Vahe immigrated to the U.S. in 1976 and earned his undergraduate
degree in journalism at Woodbury University in California. When he
began taking graduate courses in journalism, he realized that he was
never going to be a journalist.

However, Vahe did spend 12 years writing, reviewing films, and
working as the layout and graphics designer for the Asbarez daily
newspaper in Glendale. “I love the newspaper business,” he says.
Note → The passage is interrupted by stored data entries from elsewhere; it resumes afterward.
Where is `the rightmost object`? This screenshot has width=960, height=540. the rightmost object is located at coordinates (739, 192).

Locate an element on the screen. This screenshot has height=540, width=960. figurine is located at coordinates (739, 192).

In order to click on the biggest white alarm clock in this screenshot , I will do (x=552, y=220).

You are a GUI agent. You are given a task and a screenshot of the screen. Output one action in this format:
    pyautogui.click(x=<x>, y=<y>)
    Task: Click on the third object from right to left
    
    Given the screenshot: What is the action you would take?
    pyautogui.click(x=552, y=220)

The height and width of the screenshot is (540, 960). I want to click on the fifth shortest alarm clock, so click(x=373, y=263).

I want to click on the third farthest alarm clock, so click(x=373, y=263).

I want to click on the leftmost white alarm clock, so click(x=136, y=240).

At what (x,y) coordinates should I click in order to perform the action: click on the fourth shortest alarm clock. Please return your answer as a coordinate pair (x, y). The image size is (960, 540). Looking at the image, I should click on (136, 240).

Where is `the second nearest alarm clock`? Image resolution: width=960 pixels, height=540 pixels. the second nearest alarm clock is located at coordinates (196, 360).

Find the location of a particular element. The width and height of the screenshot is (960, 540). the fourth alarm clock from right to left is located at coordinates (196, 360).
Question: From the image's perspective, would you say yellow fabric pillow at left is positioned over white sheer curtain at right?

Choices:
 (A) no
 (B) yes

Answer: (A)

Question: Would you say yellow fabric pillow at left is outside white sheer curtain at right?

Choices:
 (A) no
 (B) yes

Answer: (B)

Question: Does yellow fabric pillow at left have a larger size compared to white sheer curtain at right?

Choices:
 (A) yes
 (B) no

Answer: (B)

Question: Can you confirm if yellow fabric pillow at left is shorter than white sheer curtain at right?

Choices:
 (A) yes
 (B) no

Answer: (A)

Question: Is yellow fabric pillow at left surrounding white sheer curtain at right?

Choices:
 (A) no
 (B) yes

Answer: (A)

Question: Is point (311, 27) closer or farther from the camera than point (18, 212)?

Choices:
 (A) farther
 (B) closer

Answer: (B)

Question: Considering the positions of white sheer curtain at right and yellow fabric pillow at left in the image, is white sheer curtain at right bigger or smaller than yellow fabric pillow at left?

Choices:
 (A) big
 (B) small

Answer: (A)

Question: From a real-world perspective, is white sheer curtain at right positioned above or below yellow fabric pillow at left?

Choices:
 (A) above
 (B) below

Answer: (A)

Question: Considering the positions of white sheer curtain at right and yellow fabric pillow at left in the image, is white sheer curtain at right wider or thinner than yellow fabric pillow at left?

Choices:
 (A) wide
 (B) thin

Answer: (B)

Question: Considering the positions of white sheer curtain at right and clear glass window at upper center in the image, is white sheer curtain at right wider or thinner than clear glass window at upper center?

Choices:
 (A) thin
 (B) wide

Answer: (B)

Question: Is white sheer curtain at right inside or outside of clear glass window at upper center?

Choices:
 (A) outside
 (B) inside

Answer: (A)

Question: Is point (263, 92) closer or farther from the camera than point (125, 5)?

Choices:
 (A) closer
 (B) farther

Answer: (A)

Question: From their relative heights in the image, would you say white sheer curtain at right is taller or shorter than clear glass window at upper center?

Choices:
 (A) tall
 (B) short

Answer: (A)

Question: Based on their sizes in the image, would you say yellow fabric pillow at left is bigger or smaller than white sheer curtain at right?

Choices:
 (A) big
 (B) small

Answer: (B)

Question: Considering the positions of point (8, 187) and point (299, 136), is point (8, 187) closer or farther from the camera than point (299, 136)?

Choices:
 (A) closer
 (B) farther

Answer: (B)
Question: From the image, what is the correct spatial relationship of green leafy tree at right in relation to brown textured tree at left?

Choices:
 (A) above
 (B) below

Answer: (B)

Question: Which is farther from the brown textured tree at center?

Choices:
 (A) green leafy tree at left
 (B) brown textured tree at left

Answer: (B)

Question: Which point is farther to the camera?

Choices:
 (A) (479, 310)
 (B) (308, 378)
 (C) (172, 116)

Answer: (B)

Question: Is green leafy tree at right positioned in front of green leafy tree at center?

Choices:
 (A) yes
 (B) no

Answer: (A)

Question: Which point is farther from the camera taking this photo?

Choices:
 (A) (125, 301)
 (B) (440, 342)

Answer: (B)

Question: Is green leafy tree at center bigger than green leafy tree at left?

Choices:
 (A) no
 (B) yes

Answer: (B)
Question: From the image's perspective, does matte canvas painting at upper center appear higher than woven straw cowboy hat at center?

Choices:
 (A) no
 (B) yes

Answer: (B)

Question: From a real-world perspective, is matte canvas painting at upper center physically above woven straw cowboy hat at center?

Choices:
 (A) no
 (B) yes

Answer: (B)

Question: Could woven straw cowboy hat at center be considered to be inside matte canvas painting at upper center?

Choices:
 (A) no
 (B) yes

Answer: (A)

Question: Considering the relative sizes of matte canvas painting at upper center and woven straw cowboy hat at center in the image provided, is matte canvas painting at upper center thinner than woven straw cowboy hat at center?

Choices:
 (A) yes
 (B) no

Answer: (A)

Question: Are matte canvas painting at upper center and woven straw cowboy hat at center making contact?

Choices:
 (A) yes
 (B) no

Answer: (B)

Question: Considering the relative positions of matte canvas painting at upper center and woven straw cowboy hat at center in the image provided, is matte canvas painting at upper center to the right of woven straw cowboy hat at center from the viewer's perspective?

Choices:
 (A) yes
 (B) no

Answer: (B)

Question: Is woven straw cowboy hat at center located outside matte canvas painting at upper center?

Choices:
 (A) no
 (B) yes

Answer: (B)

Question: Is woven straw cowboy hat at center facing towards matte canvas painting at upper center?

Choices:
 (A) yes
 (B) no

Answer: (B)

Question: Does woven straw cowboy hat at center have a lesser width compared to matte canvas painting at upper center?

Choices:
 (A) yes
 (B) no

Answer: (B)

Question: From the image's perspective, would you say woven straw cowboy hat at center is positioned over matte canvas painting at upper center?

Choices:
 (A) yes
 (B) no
The frustration with the news business, says Vahe, has to do with
the impermanence of the medium. “You do something, and when the
curtains close like in theatre, it's done. You can never repeat it.
The experience is finished. You do your work, when it comes back from
the printer, you have to work on the new issue. That's it.”

* Betty, Betty, Betty

“We grew up together,” says Vahe of his wife, movie set decorator and
set designer Betty Berberian. “We married when we were very young. We
met when she was studying art history and was in theater. Over the
past 27 years, we grew up together. She knows my art better than I do.
She knows me so well, and I'm very lucky to have that. She is also my
conscience. She's very sharp, and her sense of aesthetics is
unbelievable.”

Vahe and Betty have collaborated on many stage productions as well.
Betty directed and produced several plays that Vahe has written and
acted in. “I admire what she does, and I'm very lucky because I'm
surrounded by fantastic people. A lot of these young people, who come
and spend time here, you know, they inspire you, they give you
energy.”

Vahe says the bottom line is that he loves people. His love of
people and their love for him are perhaps why he was able to beat
life-threatening pancreatic cancer a few years back. He says he loves
people not just because they love him. “It's the other way around. I
love them. I have genuine compassion toward people. The older I get,
the more of that compassion I find for animals and trees. I love
animals and trees. Green stuff,” like the beautiful orange and
mandarin trees that greet visitors to his studio.

* * *

The Milagros exhibition party will be held on Saturday, March 31,
2007, from 8 P.M. to 2 A.M. at Casitas Studios, 3191 Casitas Ave.